3

I have a (fixed) set of keys for which I store a value. I often look up the value for a key and increment or decrement it. A typical dict usage.

x = {'a': 1, 'b': 4, 'c': 3}
x['a'] += 1

Additionally however, just as often as incrementing or decrementing values, I also need to know the key for the i-th largest (or smallest) value. Of course I can do the sorting:

s = sorted(x, key=lambda k:(x[k],k))
s[1] == 'c'

The problem is sorting every time seems rather expensive. Especially because I only increment one item in between sorts. I feel that I could use another data structure better suited for this. A tree perhaps?

4

5 回答 5

2

您可以使用 blist 的 sorteddict 来保持值的顺序。
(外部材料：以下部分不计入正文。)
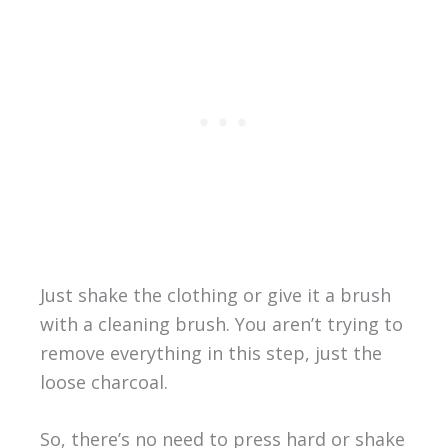
Just shake the clothing or give it a brush
with a cleaning brush. You aren’t trying to
remove everything in this step, just the
loose charcoal.
So, there’s no need to press hard or shake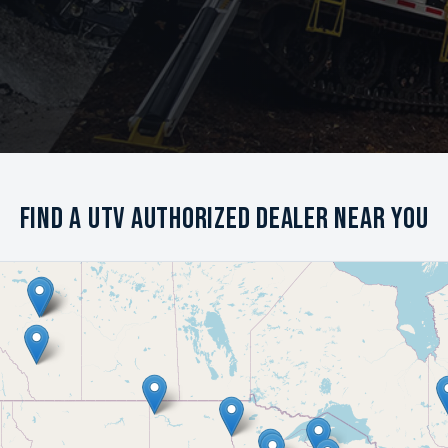
Find a UTV Authorized Dealer Near You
这是一个字典的快速实现,当迭代时,它按值的顺序返回它的键(没有真正深入测试):

import collections
from blist import sorteddict

class ValueSortedDict(collections.MutableMapping):
    def __init__(self, data):
        self._dict = {}
        self._sorted = sorteddict()
        self.update(data)

    def __getitem__(self, key):
        return self._dict[key]

    def __setitem__(self, key, value):
        # remove old value from sorted dictionary
        if key in self._dict:
            self.__delitem__(key)
        # update structure with new value
        self._dict[key] = value
        try:
            keys = self._sorted[value]
        except KeyError:
            self._sorted[value] = set([key])
        else:
            keys.add(key)            

    def __delitem__(self, key):
        value = self._dict.pop(key)
        keys = self._sorted[value]
        keys.remove(key)
        if not keys:
            del self._sorted[value]

    def __iter__(self):
        for value, keys in self._sorted.items():
            for key in keys:
                yield key

    def __len__(self):
        return len(self._dict)

x = ValueSortedDict(dict(a=1, b=4, c=3))
x['a'] += 1
print list(x.items())
x['a'] += 10
print list(x.items())
x['d'] = 4
print list(x.items())

这给出了:

[('a', 2), ('c', 3), ('b', 4)]
[('c', 3), ('b', 4), ('a', 12)]
[('c', 3), ('b', 4), ('d', 4), ('a', 12)]
于 2013-10-17T15:43:01.140 回答
1

您可以使用OrderDict来自collections. 虽然它在旧的 python 版本中不可用。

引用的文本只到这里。